Manchester by the Sea

Some films have the disadvantage of being hailed an awards contender as early as January when they debut at The Sundance Film Festival. Meaning, they must carry that stigma, which turns into hype, raising expectations to an unattainable level. Manchester By the Sea is the third film from writer/director Kenneth Lonergan (You Can Count on Me), and Casey Affleck had remained the top pick in the best actor race until Denzel Washington’s Fences arrived. This honest look at grief is a stressful endurance test. At first I thought it might flirt with the cinematic revelations of In the Bedroom (2001), but tragedy and the New England vibe is the only commonality. Affleck’s performance is the guts of the picture, easily his strongest and most refined work to date, but the over-hyped the one-scene wonder of Williams (she actually has three scenes) is also underwhelming.

After years of dealing with his own unbearable tragic circumstance, Lee Chandler (Affleck) gets a call that his older brother Joe (Chandler) has passed away. On the 90- minute drive from Boston, where he works as a minimum wage janitor, to Manchester, Lee flashbacks to happier times. Uncle Lee has always been there for Patrick (Hedges), now 16, the two have little in common other than blood. Neither Lee or Patrick show much outwardly emotion when they get the impending news. Immediately the arrangements fall to Lee who is introverted, emotionally unstable and at a complete loss how to care for or what to do about custody for his nephew. Joe’s wishes are in a directive, left in the will, but Lee refuses the responsibility he knows is the right thing to do.

Affleck has the unique ability to create and embody these awkward characters that tap into very loud inward expressions.
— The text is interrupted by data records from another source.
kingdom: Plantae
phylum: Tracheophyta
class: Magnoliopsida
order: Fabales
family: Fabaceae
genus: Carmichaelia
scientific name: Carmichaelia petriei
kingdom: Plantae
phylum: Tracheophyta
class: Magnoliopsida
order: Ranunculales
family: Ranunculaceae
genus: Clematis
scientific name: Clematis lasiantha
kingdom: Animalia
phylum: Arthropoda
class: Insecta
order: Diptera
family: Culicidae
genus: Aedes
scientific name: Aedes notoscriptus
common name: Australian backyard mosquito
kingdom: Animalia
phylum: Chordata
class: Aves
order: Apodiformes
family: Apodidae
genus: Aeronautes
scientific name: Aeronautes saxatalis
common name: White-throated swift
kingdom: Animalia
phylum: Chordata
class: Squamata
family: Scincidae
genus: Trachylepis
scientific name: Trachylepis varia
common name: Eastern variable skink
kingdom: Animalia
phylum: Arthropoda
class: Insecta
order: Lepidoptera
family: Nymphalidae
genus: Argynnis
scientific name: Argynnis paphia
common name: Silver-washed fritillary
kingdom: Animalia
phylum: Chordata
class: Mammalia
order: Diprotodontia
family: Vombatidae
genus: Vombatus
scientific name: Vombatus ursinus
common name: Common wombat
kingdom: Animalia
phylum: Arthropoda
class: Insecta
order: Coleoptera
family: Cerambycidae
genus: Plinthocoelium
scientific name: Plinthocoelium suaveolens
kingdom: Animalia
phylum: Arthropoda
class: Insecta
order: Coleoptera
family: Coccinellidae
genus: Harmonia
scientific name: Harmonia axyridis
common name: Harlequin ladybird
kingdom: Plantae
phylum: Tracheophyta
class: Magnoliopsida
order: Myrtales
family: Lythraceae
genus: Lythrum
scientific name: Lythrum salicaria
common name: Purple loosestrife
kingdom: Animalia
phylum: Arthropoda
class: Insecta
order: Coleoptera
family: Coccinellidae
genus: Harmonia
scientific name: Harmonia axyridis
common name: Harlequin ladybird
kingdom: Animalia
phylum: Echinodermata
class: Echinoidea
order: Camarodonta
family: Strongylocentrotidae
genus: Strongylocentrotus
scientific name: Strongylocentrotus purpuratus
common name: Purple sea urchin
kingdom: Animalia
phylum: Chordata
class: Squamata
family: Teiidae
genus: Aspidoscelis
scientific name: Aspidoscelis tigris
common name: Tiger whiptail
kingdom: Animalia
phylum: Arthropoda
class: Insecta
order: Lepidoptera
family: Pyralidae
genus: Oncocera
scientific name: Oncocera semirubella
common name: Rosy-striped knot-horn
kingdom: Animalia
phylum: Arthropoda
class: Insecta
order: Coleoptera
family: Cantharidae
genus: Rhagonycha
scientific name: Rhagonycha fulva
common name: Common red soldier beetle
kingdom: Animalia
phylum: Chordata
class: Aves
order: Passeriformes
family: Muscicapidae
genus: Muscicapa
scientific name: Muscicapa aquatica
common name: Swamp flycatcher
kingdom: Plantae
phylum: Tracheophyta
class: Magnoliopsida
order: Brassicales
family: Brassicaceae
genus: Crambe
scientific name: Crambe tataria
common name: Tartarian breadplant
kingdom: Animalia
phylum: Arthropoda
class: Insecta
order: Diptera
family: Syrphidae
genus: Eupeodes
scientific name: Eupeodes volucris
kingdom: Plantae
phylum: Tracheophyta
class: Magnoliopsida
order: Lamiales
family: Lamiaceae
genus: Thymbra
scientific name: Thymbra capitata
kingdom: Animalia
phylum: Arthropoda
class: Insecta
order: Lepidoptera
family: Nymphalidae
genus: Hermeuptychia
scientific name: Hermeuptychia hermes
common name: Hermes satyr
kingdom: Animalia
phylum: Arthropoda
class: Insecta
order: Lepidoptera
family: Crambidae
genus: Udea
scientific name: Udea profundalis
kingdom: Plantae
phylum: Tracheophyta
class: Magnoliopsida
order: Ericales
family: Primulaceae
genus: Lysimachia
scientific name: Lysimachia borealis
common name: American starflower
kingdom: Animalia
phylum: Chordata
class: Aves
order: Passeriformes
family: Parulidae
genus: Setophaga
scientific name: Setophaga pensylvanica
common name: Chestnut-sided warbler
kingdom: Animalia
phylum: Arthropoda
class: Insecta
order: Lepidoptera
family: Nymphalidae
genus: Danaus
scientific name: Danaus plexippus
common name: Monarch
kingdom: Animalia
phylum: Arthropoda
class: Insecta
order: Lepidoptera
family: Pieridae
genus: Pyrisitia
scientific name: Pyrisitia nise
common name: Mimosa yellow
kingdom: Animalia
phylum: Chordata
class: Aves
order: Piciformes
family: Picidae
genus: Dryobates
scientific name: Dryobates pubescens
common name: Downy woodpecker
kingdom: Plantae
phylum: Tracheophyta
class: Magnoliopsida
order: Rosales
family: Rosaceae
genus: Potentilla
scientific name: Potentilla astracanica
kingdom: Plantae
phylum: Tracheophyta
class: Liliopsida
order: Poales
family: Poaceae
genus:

In The Descendants, when George Clooney’s character was forced to deal with his wife’s coma and their children, he described himself as “the backup parent”. When Lee hears the his brother wishes, he replies the same, “I’m just the backup.” Manchester by the Sea doesn’t have the dark comedy, or the rousing performance that layered Hawaiian drama concocted. Instead the screenplay raises many questions in flashback that are slowly, and often painfully, answered. Lonergan never goes for emotional outburst, few characters are even shown crying, maybe it’s just me, but I like my tragedy with a side of full blown emotion. Both Lee and nephew, supporting actor contender Hedges, suffocate their emotions until you think either could explode any moment.

Affleck has the unique ability to create and embody these awkward characters that tap into very loud inward expressions. He did something similar on The Assassination of Jesse James by the Coward Robert Ford, earning his first Oscar nomination. Here he is the most pitiful soul you will see on film this year, he suffers tremendous emotional strain that’s conveyed with a brilliant silence. One of the film’s most troublesome elements is the music and even at times the score. It never feels right, classical orchestra pieces with an upbeat tone during moments of tragedy and grief, original score at inopportune moments. I found it distracting and uncoordinated. All year I have heard critics and awards pundits pontificate about Williams scene stealing performance that has, in my opinion, no business in the supporting actress race.

Final Thought

Affleck is the most vital reason to see this film that feels off in tone and relentless in its attempt to smother the films emotional moments.